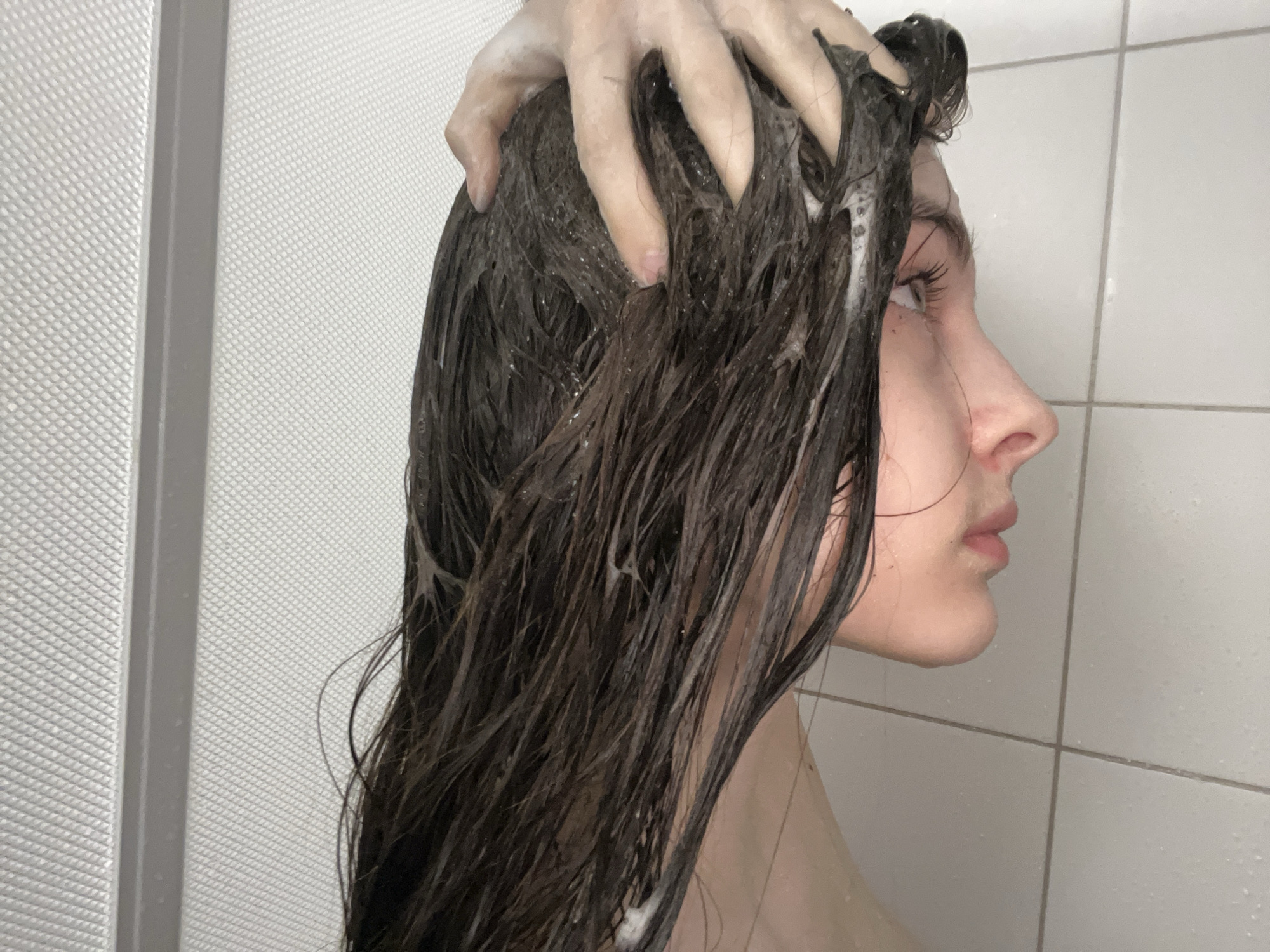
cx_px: 635
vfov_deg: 58.9
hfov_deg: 73.9
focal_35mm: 23
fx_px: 844
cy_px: 476
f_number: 2.2
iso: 400
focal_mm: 2.71
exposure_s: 1/33
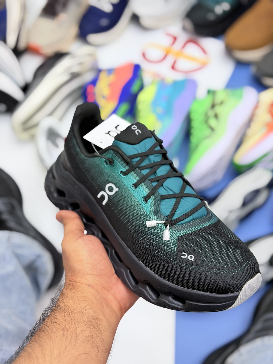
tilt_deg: -57.9
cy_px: 182
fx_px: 505
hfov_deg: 30.3
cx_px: 136
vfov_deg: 39.7
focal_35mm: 48
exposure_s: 1/174
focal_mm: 6.76
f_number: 1.78
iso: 50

§ §

Task to complete: Set down all records verbatim, omitting images.

Exercise solution:
cx_px: 635
vfov_deg: 58.9
hfov_deg: 73.9
focal_35mm: 23
fx_px: 844
cy_px: 476
f_number: 2.2
iso: 400
focal_mm: 2.71
exposure_s: 1/33
tilt_deg: -57.9
cy_px: 182
fx_px: 505
hfov_deg: 30.3
cx_px: 136
vfov_deg: 39.7
focal_35mm: 48
exposure_s: 1/174
focal_mm: 6.76
f_number: 1.78
iso: 50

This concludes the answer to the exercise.